──────── Page excerpt

DaehwanKimLab / hisat-genotype

GNU General Public License v3.0
23 stars 15 forks source link

Separate the reference generation step from genotyping step #20

Closed tinyheero closed 3 years ago

tinyheero commented 3 years ago

Hi there,

I've noticed that when running HISAT-genotype it will first download and prepare a set of references if it doesn't already exist. I am interested in figuring out how to separate the reference generation from the actual running of the genotyping step. This would ease the integration of HISAT-genotype into a larger workflow.

I assume that the wrapper hisatgenotype calls a set of underlying scripts to prepare the references. Is it possible to call these underlying scripts independently of the wrapper to generate the required references? If so, what scripts should one be calling?

chbe-helix commented 3 years ago

Hi Fong,

The reference generation is currently integrated within the modules of HISATgenotype. Version 1.3.1 (coming out within a few weeks), removes this requirement and adds and option to pre-build all indices needed at install within the HISATgenotype install folder or, if one prefers, adds the option of building this in any data directory of your choice during the first run of HISATgenotype on the system. Will this new system meet your needs?

Thanks, Chris

tinyheero commented 3 years ago

That's great to hear that the newer version will decouple the reference generation from the HISATgenotype modules. Regarding the two options:

  1. Ideally, we would put HISAT-genotype in a Docker image for our pipeline. So putting all the pre-build indices into the Docker image would result in a large footprint for each Docker image we build that contains HISAT-genotype. So I don't think that option will work for us.
  2. The option of specifying a data directory of choice during the first run of HISAT-genotype is more feasible for us. However, it seems odd that the reference generation has to happen during a run and can't be decoupled from it. I could imagine a scenario where multiple 'first' HISAT-genotype runs might be launched spawning reference generation clashes.

────────────────
──────── Dataset excerpt

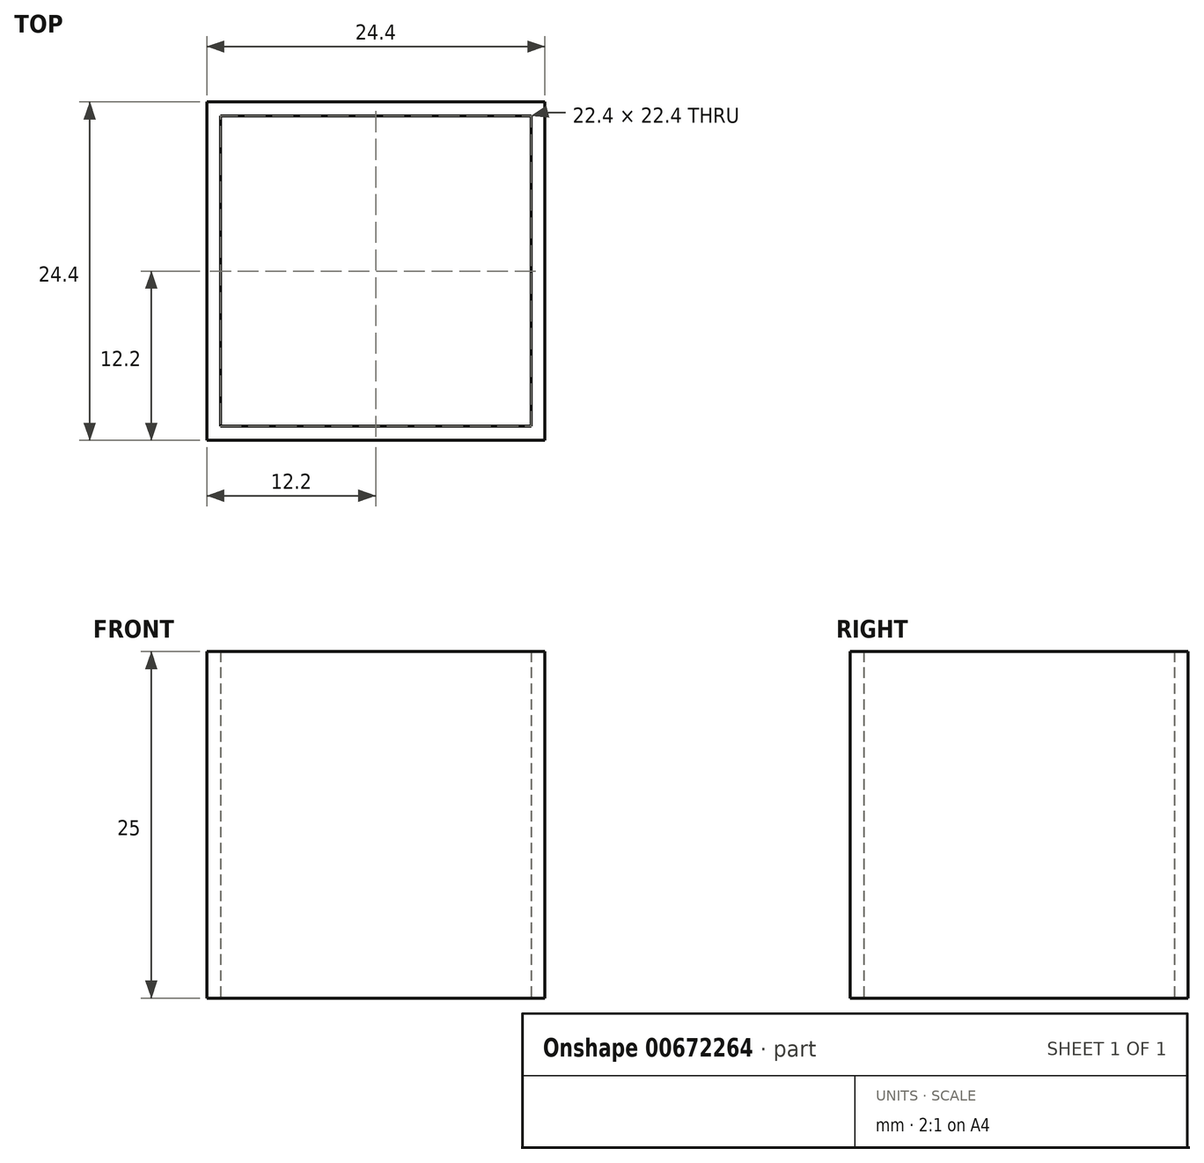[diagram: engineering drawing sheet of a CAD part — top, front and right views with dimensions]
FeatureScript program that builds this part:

────────────────

To be done >>
A. Reproduce the part of the HISAT-genotype thread starting at "I've noticed that" and ending at "a larger workflow.".
B. Write what comes next in the HISAT-genotype thread, picking up after its last sentence.
The data above is separate from the HISAT-genotype thread.

Set of answers >>
A.
I've noticed that when running HISAT-genotype it will first download and prepare a set of references if it doesn't already exist. I am interested in figuring out how to separate the reference generation from the actual running of the genotyping step. This would ease the integration of HISAT-genotype into a larger workflow.

B.
Is there not an option to have a hybrid of the two options? Where you can pre-build your references before any runs, but specify the data directory to store it. This way any runs will use that data directory.

If not, I guess one can conceptually think of the first run of HISAT-genotype being the reference generation step. One could use the example data provided in the tutorial to initiate this step. Then the reference data can be stored and reused on different clusters/machines. Is that thought process correct?

chbe-helix commented 3 years ago

Hi Fong,

Sure thing! It can certainly be decoupled completely. I'll add some additional options or an independent wrapper/script to build/download the references before running hisatgenotype. Then it is a matter of specifying that directory during each run of hisatgenotype using the new syntax I have added to v1.3.1. I'll draft a script next week, test it, then integrate it into the new release.

Thanks, Chris

tinyheero commented 3 years ago

Amazing! Thanks Chris!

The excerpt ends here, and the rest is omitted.